Provided data START

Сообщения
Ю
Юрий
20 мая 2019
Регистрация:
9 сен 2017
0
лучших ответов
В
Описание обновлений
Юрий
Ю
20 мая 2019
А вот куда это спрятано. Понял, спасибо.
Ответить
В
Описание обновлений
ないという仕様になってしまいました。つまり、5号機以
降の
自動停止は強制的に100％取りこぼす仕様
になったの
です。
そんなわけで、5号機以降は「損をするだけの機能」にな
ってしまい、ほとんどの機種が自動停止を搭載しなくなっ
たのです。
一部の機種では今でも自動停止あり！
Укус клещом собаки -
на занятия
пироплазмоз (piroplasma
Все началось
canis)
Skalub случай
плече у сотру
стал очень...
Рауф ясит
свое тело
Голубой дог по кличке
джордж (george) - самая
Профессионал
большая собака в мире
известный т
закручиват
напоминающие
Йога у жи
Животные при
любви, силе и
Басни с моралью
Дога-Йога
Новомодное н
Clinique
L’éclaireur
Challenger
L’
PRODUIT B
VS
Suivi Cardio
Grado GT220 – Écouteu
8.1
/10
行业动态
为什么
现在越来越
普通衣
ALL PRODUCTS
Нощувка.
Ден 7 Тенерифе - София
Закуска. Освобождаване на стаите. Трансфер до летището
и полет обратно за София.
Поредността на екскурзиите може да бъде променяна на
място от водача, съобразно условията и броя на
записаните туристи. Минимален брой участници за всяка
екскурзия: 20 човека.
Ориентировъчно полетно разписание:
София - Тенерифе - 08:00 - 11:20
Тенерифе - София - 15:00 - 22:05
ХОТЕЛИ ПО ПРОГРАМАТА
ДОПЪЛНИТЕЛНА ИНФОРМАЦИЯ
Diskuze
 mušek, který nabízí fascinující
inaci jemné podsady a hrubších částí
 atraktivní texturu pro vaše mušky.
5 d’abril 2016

Provided data END

> **Assignment**: Copy out the records once more, with nothing altered.

> **Your solution**:
Сообщения
Ю
Юрий
20 мая 2019
Регистрация:
9 сен 2017
0
лучших ответов
В
Описание обновлений
Юрий
Ю
20 мая 2019
А вот куда это спрятано. Понял, спасибо.
Ответить
В
Описание обновлений
ないという仕様になってしまいました。つまり、5号機以
降の
自動停止は強制的に100％取りこぼす仕様
になったの
です。
そんなわけで、5号機以降は「損をするだけの機能」にな
ってしまい、ほとんどの機種が自動停止を搭載しなくなっ
たのです。
一部の機種では今でも自動停止あり！
Укус клещом собаки -
на занятия
пироплазмоз (piroplasma
Все началось
canis)
Skalub случай
плече у сотру
стал очень...
Рауф ясит
свое тело
Голубой дог по кличке
джордж (george) - самая
Профессионал
большая собака в мире
известный т
закручиват
напоминающие
Йога у жи
Животные при
любви, силе и
Басни с моралью
Дога-Йога
Новомодное н
Clinique
L’éclaireur
Challenger
L’
PRODUIT B
VS
Suivi Cardio
Grado GT220 – Écouteu
8.1
/10
行业动态
为什么
现在越来越
普通衣
ALL PRODUCTS
Нощувка.
Ден 7 Тенерифе - София
Закуска. Освобождаване на стаите. Трансфер до летището
и полет обратно за София.
Поредността на екскурзиите може да бъде променяна на
място от водача, съобразно условията и броя на
записаните туристи. Минимален брой участници за всяка
екскурзия: 20 човека.
Ориентировъчно полетно разписание:
София - Тенерифе - 08:00 - 11:20
Тенерифе - София - 15:00 - 22:05
ХОТЕЛИ ПО ПРОГРАМАТА
ДОПЪЛНИТЕЛНА ИНФОРМАЦИЯ
Diskuze
 mušek, který nabízí fascinující
inaci jemné podsady a hrubších částí
 atraktivní texturu pro vaše mušky.
5 d’abril 2016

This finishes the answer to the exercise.